The More Things Stay the Same

And so, here I am. I've been staying with my folks since I've been back in Michigan. They have a big house, I'm not putting anybody out, but it's still a little strange at 35.

The pressure is off me to pay bills right now, so the suicide thing isn't an immediate concern. It sounds a little strange even to me that I was considering it. But the reasoning that took me there still seems valid to me.

I do not fit into the "straight" world. My intellect is such that if I were wired differently, I'd be highly successful at my profession. That would probably mean, at 35, that I'd be married with children, in a nice house, making a six-figure income at least. I am not wired that way.

If my poker skills were good enough, poker would be a way I could survive in the world despite not fitting in. I could keep my own schedule, and I wouldn't be responsible to anyone but myself: No bosses, and no clients. I'm not good enough, but this is the only way I see to survive in the world without being dependent upon someone else (such as my parents).

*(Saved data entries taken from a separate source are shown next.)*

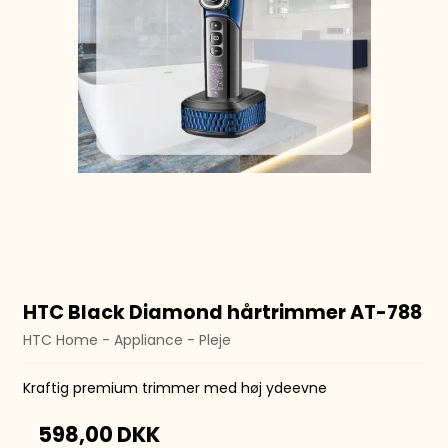
HTC Black Diamond hårtrimmer AT-788
HTC Home - Appliance - Pleje
Kraftig premium trimmer med høj ydeevne
598,00 DKK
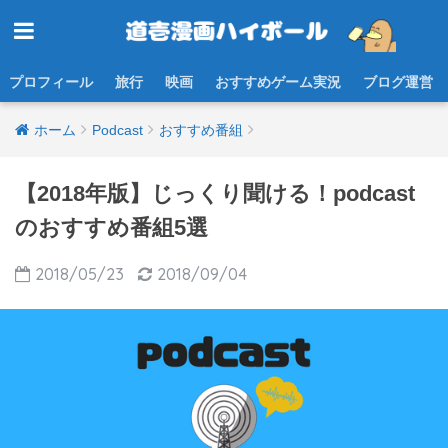
プロフィール
旅行
映画
おすすめゲーム実況
ブログ運営
ホーム
Podcast
おすすめ番組
【2018年版】じっくり聞ける！podcast
のおすすめ番組5選
2018/05/23
2018/09/04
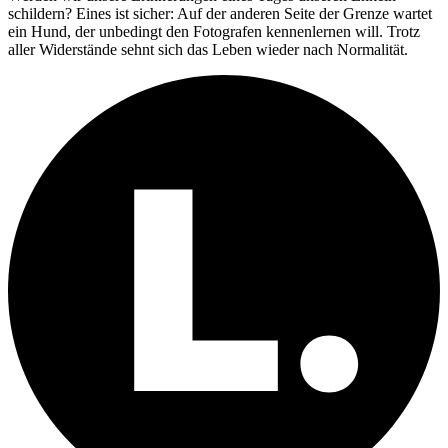
schildern? Eines ist sicher: Auf der anderen Seite der Grenze wartet
ein Hund, der unbedingt den Fotografen kennenlernen will. Trotz
aller Widerstände sehnt sich das Leben wieder nach Normalität.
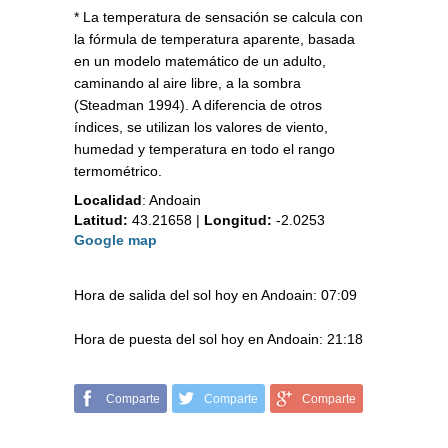
* La temperatura de sensación se calcula con
la fórmula de temperatura aparente, basada
en un modelo matemático de un adulto,
caminando al aire libre, a la sombra
(Steadman 1994). A diferencia de otros
índices, se utilizan los valores de viento,
humedad y temperatura en todo el rango
termométrico.
Localidad
:
Andoain
Latitud:
43.21658
|
Longitud:
-2.0253
Google map
Hora de salida del sol hoy en Andoain: 07:09
Hora de puesta del sol hoy en Andoain: 21:18
Comparte
Comparte
Comparte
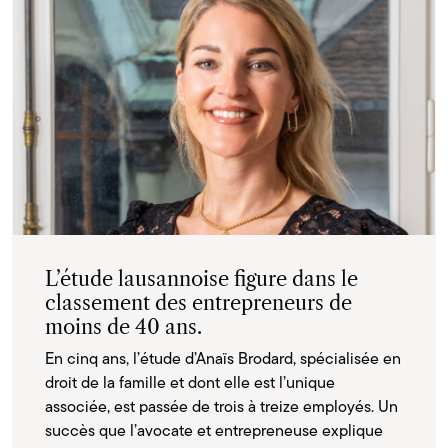
L’étude lausannoise figure dans le
classement des entrepreneurs de
moins de 40 ans.
En cinq ans, l’étude d’Anaïs Brodard, spécialisée en
droit de la famille et dont elle est l’unique
associée, est passée de trois à treize employés. Un
succès que l’avocate et entrepreneuse explique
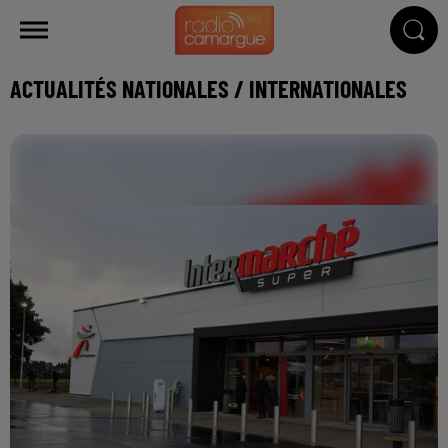
ACTUALITÉS NATIONALES / INTERNATIONALES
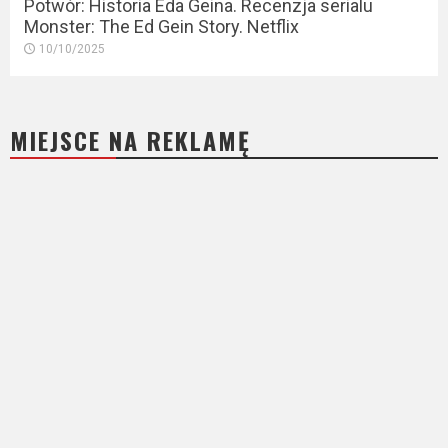
Potwór: Historia Eda Geina. Recenzja serialu
Monster: The Ed Gein Story. Netflix
10/10/2025
MIEJSCE NA REKLAMĘ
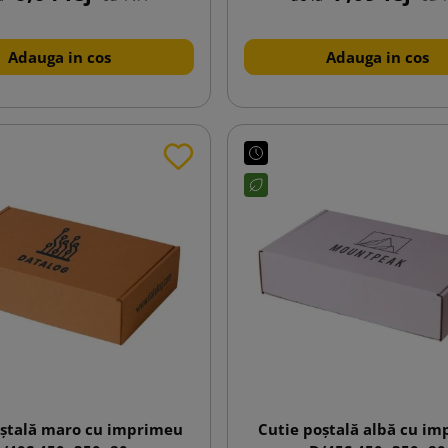
Adauga in cos
Adauga in cos
oștală maro cu imprimeu
Cutie poștală albă cu i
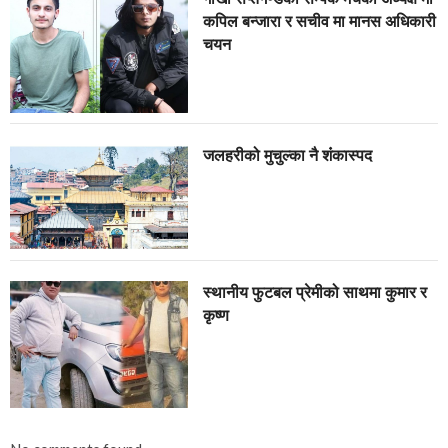
कपिल बन्जारा र सचीव मा मानस अधिकारी
चयन
जलहरीको मुचुल्का नै शंंकास्पद
स्थानीय फुटबल प्रेमीको साथमा कुमार र
कृष्ण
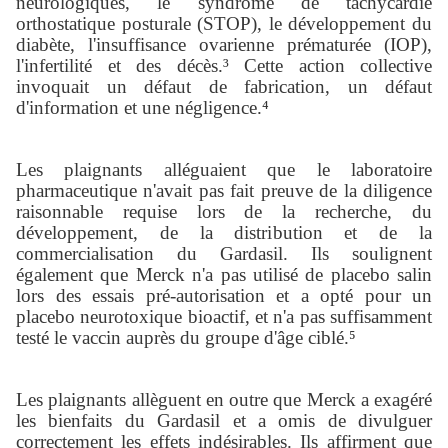
neurologiques, le syndrome de tachycardie
orthostatique posturale (STOP), le développement du
diabète, l'insuffisance ovarienne prématurée (IOP),
l'infertilité et des décès.³ Cette action collective
invoquait un défaut de fabrication, un défaut
d'information et une négligence.⁴
Les plaignants alléguaient que le laboratoire
pharmaceutique n'avait pas fait preuve de la diligence
raisonnable requise lors de la recherche, du
développement, de la distribution et de la
commercialisation du Gardasil. Ils soulignent
également que Merck n'a pas utilisé de placebo salin
lors des essais pré-autorisation et a opté pour un
placebo neurotoxique bioactif, et n'a pas suffisamment
testé le vaccin auprès du groupe d'âge ciblé.⁵
Les plaignants allèguent en outre que Merck a exagéré
les bienfaits du Gardasil et a omis de divulguer
correctement les effets indésirables. Ils affirment que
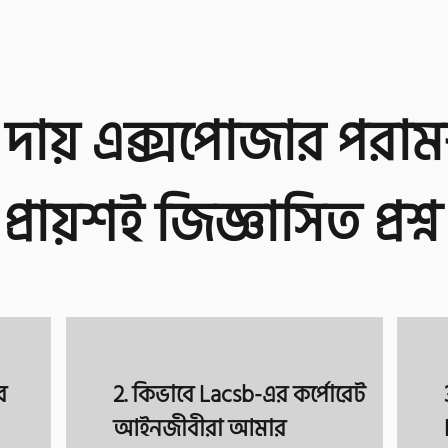
ায় এক্সপোজার পরামর
প্রায়শই জিজ্ঞাসিত প্রশ্ন
র
2. কিভাবে Lacsb-এর কর্পোরেট
আইনজীবীরা আমার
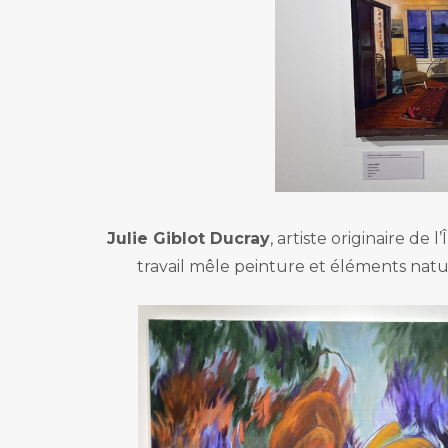
Julie Giblot Ducray
, artiste originaire d
travail mêle peinture et éléments natu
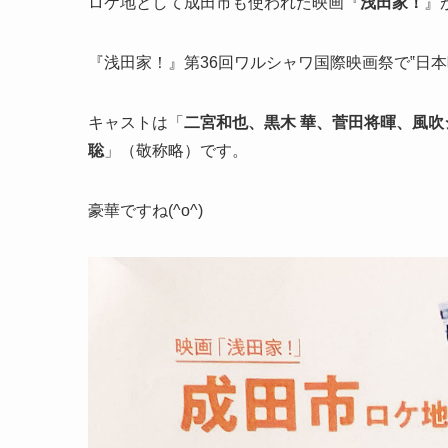
ロケ地として成田市も使われた映画『
浅田家！
』
『浅田家！』第36回ワルシャワ国際映画祭で‟日
キャストは「
二宮和也、黒木 華、菅田将暉、風吹
聡
」（敬称略）です。
豪華ですね(^o^)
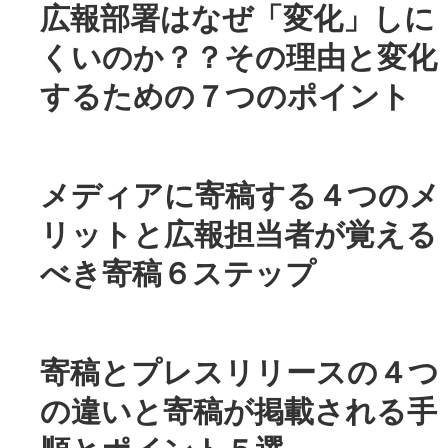
広報部署はなぜ「変化」しに
くいのか？？その理由と変化
するための７つのポイント
メディアに寄稿する４つのメ
リットと広報担当者が覚える
べき寄稿６ステップ
寄稿とプレスリリースの４つ
の違いと寄稿が掲載される手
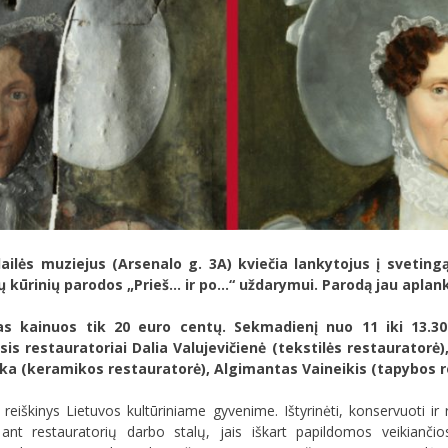
ilės muziejus (Arsenalo g. 3A) kviečia lankytojus į svetingą
 kūrinių parodos „Prieš… ir po…“ uždarymui. Parodą jau aplank
tas kainuos tik 20 euro centų. Sekmadienį nuo 11 iki 13.30
is restauratoriai Dalia Valujevičienė (tekstilės restauratorė
ska (keramikos restauratorė), Algimantas Vaineikis (tapybos r
eiškinys Lietuvos kultūriniame gyvenime. Ištyrinėti, konservuoti ir res
i ant restauratorių darbo stalų, jais iškart papildomos veikian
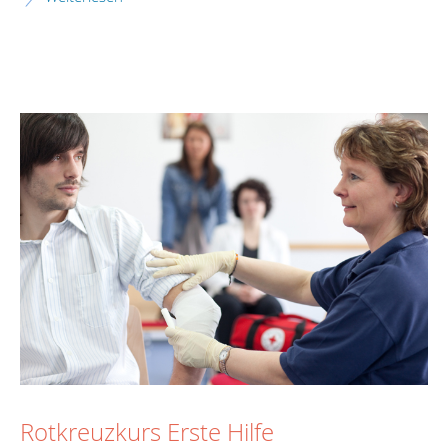
Rotkreuzkurs Erste Hilfe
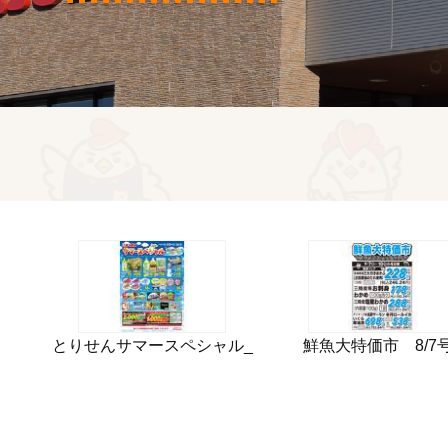
とりせんサマースペシャル_
鮮魚大特価市 8/7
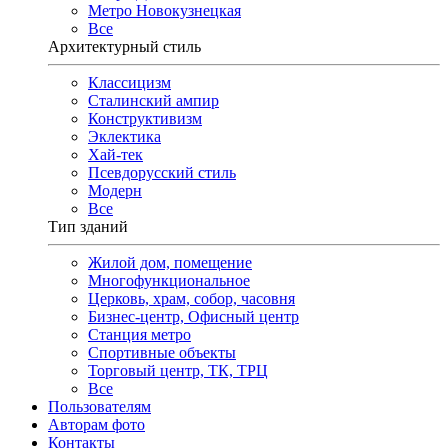
Метро Новокузнецкая
Все
Архитектурный стиль
Классицизм
Сталинский ампир
Конструктивизм
Эклектика
Хай-тек
Псевдорусский стиль
Модерн
Все
Тип зданий
Жилой дом, помещение
Многофункциональное
Церковь, храм, собор, часовня
Бизнес-центр, Офисный центр
Станция метро
Спортивные объекты
Торговый центр, ТК, ТРЦ
Все
Пользователям
Авторам фото
Контакты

It's possible I'm missing something. There might be another way I could survive in the world. But I haven't come up with it. A shrink just gave me the Myers-Briggs test to come up with some ideas; I see her again next week. But I'm not convinced there are any other options.

So there I am: poker, or a life of misery and despair likely ending in an untimely death by my own hand. And I can't do the first one.